George R. Jackson, Burnet & Co. were in business approximately 1865 to 1871. They were succeeded by Burnet, Jackson & Co. who were in business from 1871 to 1875. By 1877 the Burnets, consisting of father and son, James J. and Gilbert J. Burnet, formed their own company, Burnet & Co., which from 1879 to 1888 was located at 704-706 E. 12th St. The foundry at that address was known as the Atlantic Iron Works, and from 1868 to 1877 had been the property of Daniel D. Boyce and John R. McIntire. (For more on Boyce & McIntire see their history at the Boyce & McIntire page.)

The 1880 U. S. Census (non-population schedules) recorded Burnett [sic] & Co., Iron Foundry, with $20,000 capital and raw materials valued at $45,000. They employed as many as 160 hands and an average of 100, and paid annual wages of $46,348. Skilled workmen were paid $2.75 a day and ordinary laborers $1.40. The foundry was in operation full time 12 months of the year. The ordinary day was 10 hours. Annual production in the past year was valued at $100,000. These numbers indicate a somewhat smaller facility than the Excelsior Iron Works ten years earlier.

In 1888 business troubles hit Burnet & Co. As reported in the New York Times, 4 March 1888, p. 12, "Six judgments were entered against Burnet & Co., iron founders, 704 East Twelfth-street, yesterday in favor of Mary J. Odell aggregating $12,080, for money lent the firm. Jacob Fromme, her attorney, said that the Sheriff had taken charge of the foundry.

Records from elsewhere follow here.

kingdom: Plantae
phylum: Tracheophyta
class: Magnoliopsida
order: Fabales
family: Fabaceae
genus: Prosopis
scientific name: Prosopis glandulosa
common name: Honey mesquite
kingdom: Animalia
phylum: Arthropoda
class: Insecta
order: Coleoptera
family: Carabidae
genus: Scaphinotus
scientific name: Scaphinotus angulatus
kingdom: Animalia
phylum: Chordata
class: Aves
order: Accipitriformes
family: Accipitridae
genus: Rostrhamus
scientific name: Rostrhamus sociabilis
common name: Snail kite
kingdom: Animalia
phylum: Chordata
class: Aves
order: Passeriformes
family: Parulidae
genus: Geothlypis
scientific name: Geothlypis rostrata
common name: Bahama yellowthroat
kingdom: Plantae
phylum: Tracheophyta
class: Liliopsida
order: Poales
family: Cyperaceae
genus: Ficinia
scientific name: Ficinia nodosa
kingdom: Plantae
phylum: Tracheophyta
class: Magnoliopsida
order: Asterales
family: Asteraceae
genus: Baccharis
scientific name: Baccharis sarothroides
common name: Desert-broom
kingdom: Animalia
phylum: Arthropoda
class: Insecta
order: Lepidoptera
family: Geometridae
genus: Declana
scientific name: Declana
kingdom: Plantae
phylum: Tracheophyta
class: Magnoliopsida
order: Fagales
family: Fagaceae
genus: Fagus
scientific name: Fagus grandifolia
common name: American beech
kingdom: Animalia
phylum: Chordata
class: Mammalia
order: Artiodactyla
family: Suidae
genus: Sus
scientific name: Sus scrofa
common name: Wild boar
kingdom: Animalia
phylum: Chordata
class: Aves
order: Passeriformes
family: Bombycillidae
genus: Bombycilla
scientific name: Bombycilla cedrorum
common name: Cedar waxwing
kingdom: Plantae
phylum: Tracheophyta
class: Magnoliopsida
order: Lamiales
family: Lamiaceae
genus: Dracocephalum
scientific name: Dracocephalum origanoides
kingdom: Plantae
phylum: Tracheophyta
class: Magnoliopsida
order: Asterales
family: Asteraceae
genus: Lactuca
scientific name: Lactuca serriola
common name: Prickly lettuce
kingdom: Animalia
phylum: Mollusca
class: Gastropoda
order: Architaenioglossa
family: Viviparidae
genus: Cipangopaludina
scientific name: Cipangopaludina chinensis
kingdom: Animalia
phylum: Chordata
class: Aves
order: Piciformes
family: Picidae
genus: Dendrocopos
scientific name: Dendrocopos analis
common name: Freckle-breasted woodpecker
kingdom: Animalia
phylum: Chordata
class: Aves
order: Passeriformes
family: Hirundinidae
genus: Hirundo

The firm had been promising to pay the money, but were unable to, although they hoped to raise money to extricate themselves. The firm is composed of James J. and Gilbert J. Burnet, the former being the capitalist and the latter his son. The present business was started on May 1, 1878, succeeding to the trade of Price & Fairfield. James J. Burnet had previously been in the iron business in the firms of George R. Jackson, Burnet & Co., and Burnet, Jackson & Co., which latter firm dissolved in 1875. He was also Vice-President of the Eleventh Ward Bank and a Trustee of the Dry Dock Savings Bank." The sequel to this story followed on 20 March 1888, p. 2, "Burnet & Co., proprietors of the Atlantic Iron Works, at 704 East Twelfth-street, were sold out by the Sheriff yesterday on executions for about $12,000 in favor of Mary J. Odell for money loaned. The business, which was established about ten years ago, had gradually declined, and some time ago James J. Burnet, the senior partner, received a paralytic stroke and has since been very feeble."

Additional vault lights for Burnet Jackson & Co. and Excelsior Iron Works are found at 477 Broome St.

G. R. Jackson, Burnet & Co., 201 Centre St., have left foundry marks on vault lights at 180 Duane St. and 47 Walker St.

G. R. Jackson & Co., 201 Centre St., have left foundry marks on vault lights at 58-60 Reade St. and on sidewalk treads at 83 Leonard St.

A foundry mark for Excelsior Iron Works / Burnet, Jackson & Co. is found on the cast-iron facade at 446 Myrtle Ave., Brooklyn.